>> start Excerpted passage
TIDMMSY
RNS Number : 5253E
Misys PLC
31 May 2012
NOT FOR RELEASE, PUBLICATION OR DISTRIBUTION, IN WHOLE OR IN
PART, IN, INTO OR FROM ANY JURISDICTION WHERE TO DO SO WOULD
CONSTITUTE A VIOLATION OF THE RELEVANT LAWS OF SUCH
JURISDICTION.
FOR IMMEDIATE RELEASE
31 May 2012
RECOMMENDED CASH ACQUISITION
of
MISYS PLC
by
MAGIC BIDCO LIMITED
an investment vehicle indirectly owned by the Vista Funds
Court confirmation of Reduction of Capital
Misys plc ("Misys" or the "Company") is pleased to announce that
the High Court of Justice in England and Wales has today made an
order confirming the reduction of share capital of Misys by the
Scheme Shares in connection with the Scheme by which Bidco's
Acquisition of Misys is being implemented. This follows the Court's
sanction of the Scheme at a hearing held on 28 May 2012.
The Scheme will become effective upon the Court Orders being
delivered to the Registrar of Companies for registration which is
expected to take place on 1 June 2012.
With effect from 7.30 a.m. on 31 May 2012, Misys Shares were
temporarily suspended from the Official List and the London Stock
Exchange's main market for listed securities. The listing and
admission to trading on the London Stock Exchange's main market for
listed securities of Misys Shares is expected to be cancelled by
8.00 a.m. on 1 June 2012, the Business Day of the anticipated
effective date of the Scheme.
The expected timetable of events for the Scheme as set out in
the scheme document dated 29 March 2012 (the "Scheme Document") was
updated in the announcement dated 9 May 2012, re-affirmed in the
announcement dated 14 May 2012 and remains unchanged.
Words and expressions defined in the Scheme Document shall,
unless the context provides otherwise, have the same meanings in
this announcement.
Enquiries:
Bidco and Vista
Tel: +1 415 765 6500
Martin Taylor
Goldman Sachs (financial adviser to Bidco and Vista)
Tel: +44 (0) 20 7774 1000
Gregg Lemkau
Nick Harper
Nicholas van den Arend
Capital MSL (public relations adviser to Bidco and Vista)
Tel: +44 (0) 20 7307 5333
Richard Campbell
Ian Brown
Misys Tel: +44 (0) 20 3320 5503
Phil Branston
Barclays (lead financial adviser and joint corporate broker to
Misys)
Tel: +44 (0) 20 7623 2323
Tel: +1 212 526 7000
Matthew Smith
Erik-Jaap Molenaar
Alisdair Gayne (corporate broking)
J.P. Morgan Cazenove (financial adviser and joint corporate
broker to Misys)
Tel: +44 (0) 20 7742 4000
Andrew Hodgkin
Mark Breuer
Brunswick (public relations adviser to Misys)
Tel: +44 (0) 20 7404 5959
Mike Smith
Goldman Sachs International, which is authorised and regulated
in the United Kingdom by the FSA, is acting for Bidco and Vista and
no one else in connection with the Acquisition and will not be
responsible to anyone other than Bidco and Vista for providing the
protections afforded to clients of Goldman Sachs International, or
for giving advice in connection with the Acquisition or any matter
referred to herein.
>> end Excerpted passage
# Task 1
In the Misys announcement, on what date did the Court sanction the Scheme?
# Task 2
Write the next part of the Misys announcement, starting after its last sentence.
Please leave the listing aside; it has no role in this work.
>> start Collected data
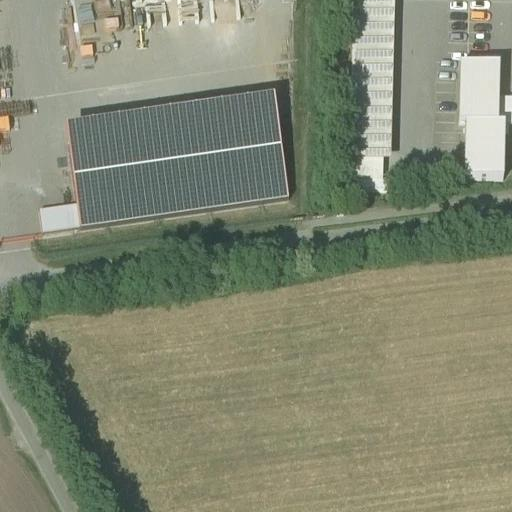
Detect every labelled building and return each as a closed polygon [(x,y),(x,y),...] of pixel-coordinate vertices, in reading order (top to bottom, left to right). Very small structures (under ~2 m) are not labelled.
[(394,4),(353,3),(348,164),(382,165),(390,165),(394,4)] [(458,128),(464,128),(497,129),(497,103),(498,69),(460,69),(458,128)] [(511,125),(511,103),(497,103),(497,129),(503,129),(503,130),(511,130),(511,125)] [(273,104),(64,134),(75,210),(78,232),(79,235),(287,205),(273,104)] [(464,128),(463,184),(502,185),(503,130),(503,129),(497,129),(464,128)] [(382,165),(348,164),(348,185),(382,185),(382,165)] [(41,238),(78,232),(75,210),(38,215),(41,238)]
>> end Collected data
# Task answer 1
28 May 2012

# Task answer 2
Merrill Lynch, Pierce, Fenner & Smith Incorporated
("MLPF&S"), a subsidiary of Bank of America Corporation, is
acting exclusively for Bidco and Vista and no one else in
connection with the Acquisition and will not be responsible to
anyone other than Bidco and Vista for providing the protections
afforded to the clients of MLPF&S, or for providing advice in
relation to the Acquisition or any matter referred to herein.
Barclays, which is authorised and regulated in the United
Kingdom by the FSA, is acting exclusively for Misys and no one else
in connection with the Acquisition and will not be responsible to
anyone other than Misys for providing the protections afforded to
clients of Barclays or for providing advice in connection with the
Acquisition or in relation to matters described in this
announcement or any transaction or arrangement referred to
herein.
J.P. Morgan Limited, which conducts its UK investment banking
business as J.P. Morgan Cazenove ("J.P. Morgan Cazenove") is
authorised and regulated in the United Kingdom by the FSA, is
acting exclusively for Misys and for no one else in connection with
the Acquisition and will not be responsible to any person other
than Misys for providing the protections afforded to clients of
J.P. Morgan Cazenove, nor for providing advice in relation to the
Acquisition, the content of this document or any matter referred to
herein.
This announcement is for information purposes only and is not
intended to and does not constitute or form part of an offer to
sell or invitation to purchase any securities or the solicitation
of any vote for approval in any jurisdiction, nor shall there be
any sale, issue or transfer of the securities referred to in this
announcement in any jurisdiction in contravention of applicable
law. The Acquisition will be made solely through the Scheme
Document and the accompanying Forms of Proxy, which will together
contain the full terms and conditions of the Acquisition, including
details of how to accept the Acquisition. Any response in relation
to the Acquisition should be made only on the basis of the
information contained in the Scheme Document or any document by
which the Acquisition is made.
This announcement has been prepared for the purpose of complying
with the laws of England Wales and the Code and the information
disclosed may not be the same as that which would have been
disclosed if this announcement had been prepared in accordance with
the laws of jurisdictions outside England and Wales. The release,
publication or distribution of this announcement in certain
jurisdictions may be restricted by law. Persons who are not
resident in the United Kingdom or who are subject to other
jurisdictions should inform themselves of, and observe, any
applicable requirements.
Overseas Shareholders
The release, publication or distribution of this announcement in
certain jurisdictions may be restricted by law. Persons who are not
resident in the United Kingdom or who are subject to other
jurisdictions should inform themselves of, and observe, any
applicable requirements. Further details in relation to overseas
shareholders will be contained in the Scheme Document.
The Acquisition relates to shares of a UK company and is
proposed to be effected by means of a scheme of arrangement under
the laws of England and Wales. A transaction effected by means of a
scheme of arrangement is not subject to the proxy solicitation or
tender offer rules under the US Securities Exchange Act of 1934.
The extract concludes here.